Susannah Ticciati …. Professor of Christian Theology at King’s College London. She is author of Reading Augustine: On Signs, Christ, Truth and the Interpretation of Scripture (2022), A New Apophaticism: Augustine and the Redemption of Signs (2013), and Job and the Disruption of Identity: Reading beyond Barth (2005).

Denys Turner, formerly Horace Tracy Pitkin Professor at Yale University and Norris-Hulse Professor at Cambridge University, is now …. retired …. The Darkness of God, Julian of Norwich, Theologian, Thomas Aquinas, a Portrait, being among them, and forthcoming with Cambridge, Dante the Theologian….

Andre C. Willis …. Associate Professor of Religious Studies at Brown University…. He is the author of Towards a Humean True Religion (2015) and is currently working on a manuscript about African American religion and politics that is tentatively titled Afro-theisms and Post-democracy. He has published …. Hume Studies, Journal of Scottish Philosophy, Political Theology, Critical Philosophy of Race, and Radical America.

One example of the departure from simplistic “God! Alive or Dead? True or False?” style of argument is Devin Singh’s chapter, “Atheism and Politics: Abandonment, Absence, and the Empty Throne”. Singh’s analysis of the meaning of the ascension of Christ, or the departure of Jesus from those who remain on earth, at times reminded me of one particular interpretation of the earliest of the canonical gospels, the Gospel of Mark, that reads it as a message for Christians who are living in a time of abandonment, in the absence of their Saviour. But Singh’s interpretation of the core of Christian theology goes one step further than that by insisting that the absence of Christ lies at the very “heart of Christian thought”. Attempts to create the sense of Christ’s presence are illusions: talk of ineffable glory, for example, masks the reality of absence, as does talk of the presence of the Holy Spirit. Such concepts are coping mechanisms for the reality that Jesus is not with us. What follows from such a theological viewpoint is the idea that Christ’s representatives on earth have a responsibility to rule or influence rulers on His behalf pending His return. But why the delay — a delay that allows for all kinds of evil while waiting for the “good and just” God to intervene? Enter “protest atheism”.

* * *

What you will do ->
A - Answer these questions from the passage.
(i) At which university is Andre C. Willis an associate professor?
(ii) In what year did Reading Augustine: On Signs, Christ, Truth and the Interpretation of Scripture come out?
(iii) What is the title of Devin Singh's chapter?
B - Copy the part of the passage starting with "Denys Turner, formerly" and going on through "Dante the Theologian….".
The rows after this are separate material with no tie to the passage.

Listed entries ->
* * *

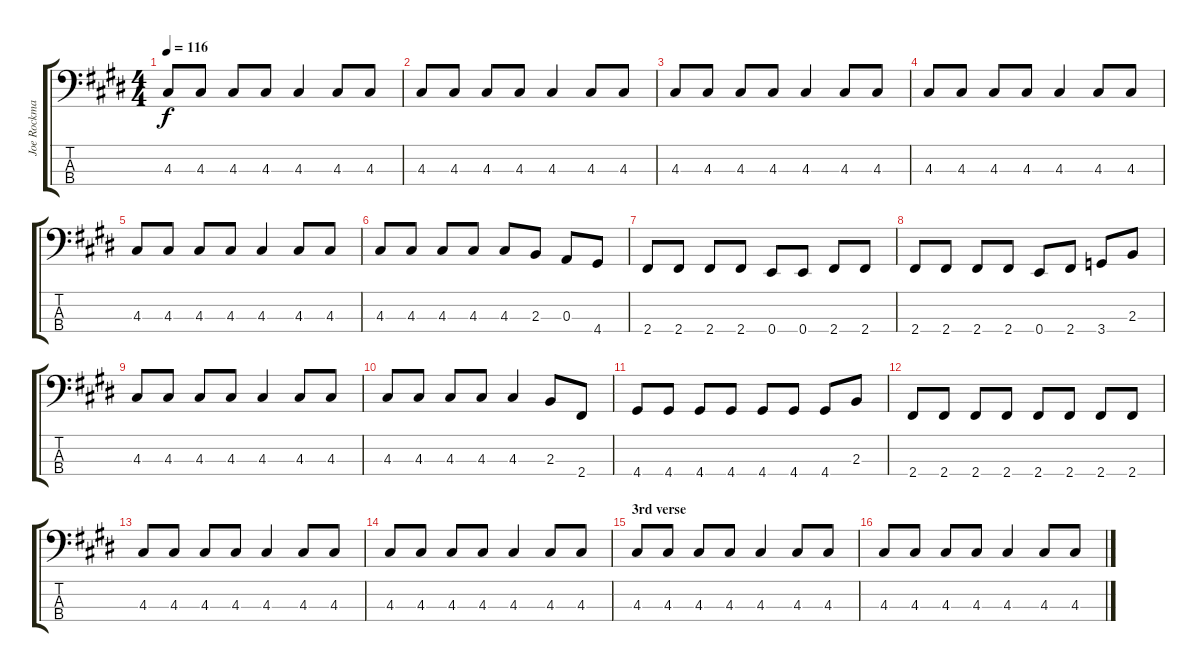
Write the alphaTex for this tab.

* * *

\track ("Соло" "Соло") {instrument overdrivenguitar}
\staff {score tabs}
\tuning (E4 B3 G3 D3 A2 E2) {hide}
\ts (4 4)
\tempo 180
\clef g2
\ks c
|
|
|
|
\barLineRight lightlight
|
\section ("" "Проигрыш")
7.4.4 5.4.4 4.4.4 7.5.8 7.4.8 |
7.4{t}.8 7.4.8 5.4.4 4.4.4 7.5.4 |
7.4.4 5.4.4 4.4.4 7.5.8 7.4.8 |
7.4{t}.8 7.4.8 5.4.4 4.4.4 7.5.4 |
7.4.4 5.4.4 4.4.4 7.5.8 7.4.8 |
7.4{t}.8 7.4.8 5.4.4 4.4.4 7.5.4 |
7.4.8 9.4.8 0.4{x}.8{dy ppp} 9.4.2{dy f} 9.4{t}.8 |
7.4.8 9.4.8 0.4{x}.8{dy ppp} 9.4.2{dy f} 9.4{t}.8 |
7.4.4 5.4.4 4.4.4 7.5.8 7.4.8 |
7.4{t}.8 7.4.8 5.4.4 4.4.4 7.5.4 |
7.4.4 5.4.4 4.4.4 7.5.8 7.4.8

* * *

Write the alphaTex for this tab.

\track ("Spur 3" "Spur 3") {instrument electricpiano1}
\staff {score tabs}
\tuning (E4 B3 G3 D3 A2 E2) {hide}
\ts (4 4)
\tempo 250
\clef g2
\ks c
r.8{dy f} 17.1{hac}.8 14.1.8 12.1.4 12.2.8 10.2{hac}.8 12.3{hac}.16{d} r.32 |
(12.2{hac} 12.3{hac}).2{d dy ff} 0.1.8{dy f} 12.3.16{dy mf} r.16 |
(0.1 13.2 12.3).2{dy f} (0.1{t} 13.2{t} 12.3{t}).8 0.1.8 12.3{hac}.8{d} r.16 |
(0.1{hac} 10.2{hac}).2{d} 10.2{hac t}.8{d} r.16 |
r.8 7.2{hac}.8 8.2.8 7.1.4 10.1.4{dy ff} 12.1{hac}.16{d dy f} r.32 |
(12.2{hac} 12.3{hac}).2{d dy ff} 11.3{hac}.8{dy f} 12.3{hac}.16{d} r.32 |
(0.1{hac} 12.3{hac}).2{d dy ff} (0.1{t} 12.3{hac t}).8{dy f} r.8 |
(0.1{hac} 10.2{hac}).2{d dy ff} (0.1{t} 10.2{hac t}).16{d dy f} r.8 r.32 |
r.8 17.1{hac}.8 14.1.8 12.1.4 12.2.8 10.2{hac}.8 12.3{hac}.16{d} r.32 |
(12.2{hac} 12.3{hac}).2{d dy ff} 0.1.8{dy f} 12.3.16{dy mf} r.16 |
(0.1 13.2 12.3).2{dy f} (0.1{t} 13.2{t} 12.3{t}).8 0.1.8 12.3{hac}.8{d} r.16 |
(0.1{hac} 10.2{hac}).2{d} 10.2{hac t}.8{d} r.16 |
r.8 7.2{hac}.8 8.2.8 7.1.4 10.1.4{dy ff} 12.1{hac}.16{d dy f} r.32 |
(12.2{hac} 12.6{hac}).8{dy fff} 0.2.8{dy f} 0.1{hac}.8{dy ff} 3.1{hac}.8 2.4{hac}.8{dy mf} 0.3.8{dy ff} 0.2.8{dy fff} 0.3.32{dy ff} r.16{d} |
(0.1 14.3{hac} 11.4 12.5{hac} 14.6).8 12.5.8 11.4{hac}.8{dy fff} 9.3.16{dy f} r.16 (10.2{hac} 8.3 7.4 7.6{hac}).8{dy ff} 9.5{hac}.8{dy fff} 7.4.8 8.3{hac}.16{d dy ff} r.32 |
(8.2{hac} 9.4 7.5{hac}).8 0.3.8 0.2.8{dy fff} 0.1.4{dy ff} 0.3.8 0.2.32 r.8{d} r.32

* * *

Task-by-task outputs ->
A -
(i) Brown University
(ii) 2022
(iii) "Atheism and Politics: Abandonment, Absence, and the Empty Throne"

B -
Denys Turner, formerly Horace Tracy Pitkin Professor at Yale University and Norris-Hulse Professor at Cambridge University, is now …. retired …. The Darkness of God, Julian of Norwich, Theologian, Thomas Aquinas, a Portrait, being among them, and forthcoming with Cambridge, Dante the Theologian….